A leurs débuts Tyler, the Creator et le désormais défunt Odd Future ont entrepris de changer le rap avec leurs concerts explosifs et leurs premières mixtapes de rap puissant.
Tyler a commencé son évolution vers un son plus mélodique et jazzy sur Cherry Bomb en 2015 et encore plus sur Flower Boy de 2017.
Il continua dans cette direction jusqu’à sortir son excellent album IGOR en 2019 sur lequel il se consacrait davantage au chant et à la production, mais il rappelle rapidement au monde que Tyler, the Rapper n'est pas parti pour toujours.
L'année dernière, il apparaît avec des vers kickés sur les albums de Freddie Gibbs, Westside Gunn et Lil Yachty.
Tyler fait suite à IGOR avec Call Me If You Get Lost, dans lequel il fusionne l'expérimentation mélodique d'IGOR avec son talent indéniable pour un rap clair et agressif.
Il sera agréable d'entendre Tyler rapper sur son propre projet, après avoir passé une année à utiliser les albums d'autres personnes pour nous rappeler à quel point il est un bon rappeur, mais Call Me If You Get Lost n'est pas qu’un simple retour au rap de ses débuts, il s’agit là d’une véritable évolution regroupant ce qu’il a réussi de mieux sur ces dernières années, tout en revenant à des morceaux plus rap.
L'album est structuré comme un ensemble de chansons où chaque morceau s'enchaîne directement avec le suivant de manière très fluide.
Tyler continue en effet d'être un producteur plein de créativité, remplissant l'album d'arrangements et de sonorités en tous genres, de passages psychédéliques, de samples bien choisis, et bien plus encore, en prouvant comme il l'a fait sur IGOR, que la production est probablement sa plus grande force.
Tyler a laissé échapper deux chansons avant la sortie de l'album (LUMBERJACK et WUSYANAME), et si elles nous avaient semblées peu marquantes, c'est uniquement parce qu'elles s'écoutent mieux dans le contexte de l'album.
Il ne s'agit pas de chansons de rap regroupées sur un projet, mais plutôt d'un grand morceau de musique réparti en 16 pistes.
La plupart des chansons sont courtes, à l'exception des deux épopées qui dépassent les huit et neuf minutes. Une structure assez libre, qui prouve que Tyler est ce genre d’artiste qui ne se fixe comme limite que sa créativité, et ça, on apprécie !

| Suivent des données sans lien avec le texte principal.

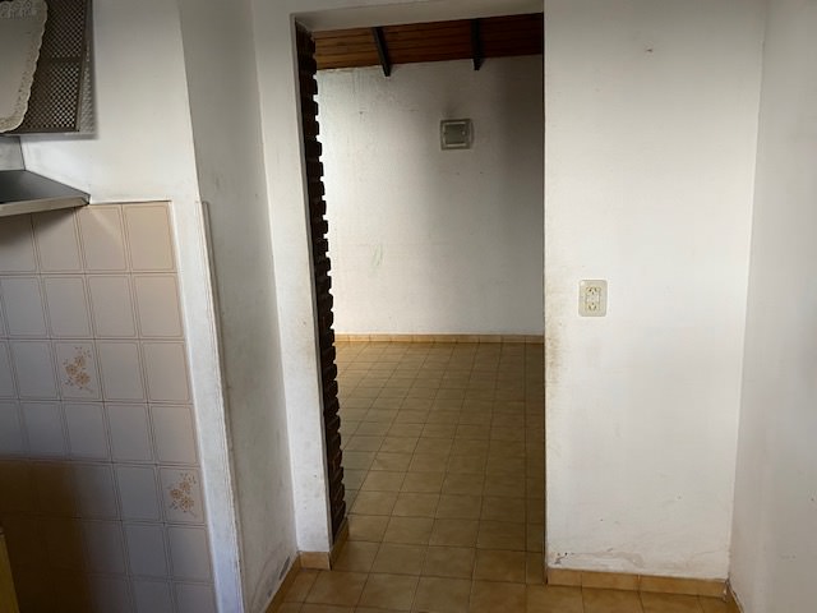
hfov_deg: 67.3
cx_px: 408
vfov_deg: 53.1
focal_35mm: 26
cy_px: 306
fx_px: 614
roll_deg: +2.1
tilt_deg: -12.1
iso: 125
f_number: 1.8
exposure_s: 1/60
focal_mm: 4.25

La voix de Tyler est beaucoup plus mise en avant sur cet album qu'elle ne l'était sur IGOR, mais il s'entoure également de collaborateurs clés.
Presque tous les morceaux sont parsemés d'ad-libs de DJ Drama, il y a également des apparitions remarquables du jeune rappeur de Detroit 42 Dugg sur LEMONHEAD, de Lil Wayne sur HOT WIND BLOWS, de Lil Uzi Vert et Pharrell sur JUGGERNAUT, des chanteurs R&B Brent Faiyaz et Fana Hues sur SWEET / I THOUGHT YOU WANTED TO DANCE ou encore Frank Ocean qui apparaît brievement à la fin de LEMONHEAD.

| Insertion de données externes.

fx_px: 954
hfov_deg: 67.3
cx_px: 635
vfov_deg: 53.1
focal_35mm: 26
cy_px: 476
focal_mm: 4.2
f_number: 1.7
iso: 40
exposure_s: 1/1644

Comme IGOR, Call Me If You Get Lost est un album dense qui nécessitera plusieurs réécoutes pour en saisir tous les détails.
Son nouvel alter ego sur ce projet conceptuel est Tyler Baudelaire, un jetsetter international qui est trop occupé à s'inquiéter des « miettes de biscuits dans les Rolls » pour penser à l'état de la nation et aux problématiques telles que Black Lives Matter.

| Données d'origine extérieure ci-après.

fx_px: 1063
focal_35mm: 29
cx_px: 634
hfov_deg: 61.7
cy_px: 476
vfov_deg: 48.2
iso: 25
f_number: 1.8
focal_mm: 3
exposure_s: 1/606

D’un point de vue des sonorités, on retrouvera de la flûte soul sur Hot Wind Blows et même du reggae sur Sweet/I Thought You Wanted to Dance.
Cependant, l'ombre inéluctable de l'esclavage vient interrompre la fête sur Massa, et la réalité de sa vie personnelle apparaît sur Wilshire, une histoire triste qui parle du fait d'aimer la petite amie d'un autre.
Quoi qu’il en soit, on ressort de l’écoute de cet album avec quelques certitudes ; l'album ne ressemble à rien d'autre dans la discographie de Tyler, ce dernier a parcouru un long long chemin en tant qu'artiste et sa musique est toujours aussi fascinante !
Le clip de Yonkers a fêté son 10e anniversaire plus tôt cette année, et rétrospectivement, il est clair que Tyler The Creator était un véritable artiste original, mais il aurait été presque impossible de prédire qu'il produirait de la musique comme sur Call Me If You Get Lost une décennie plus tard.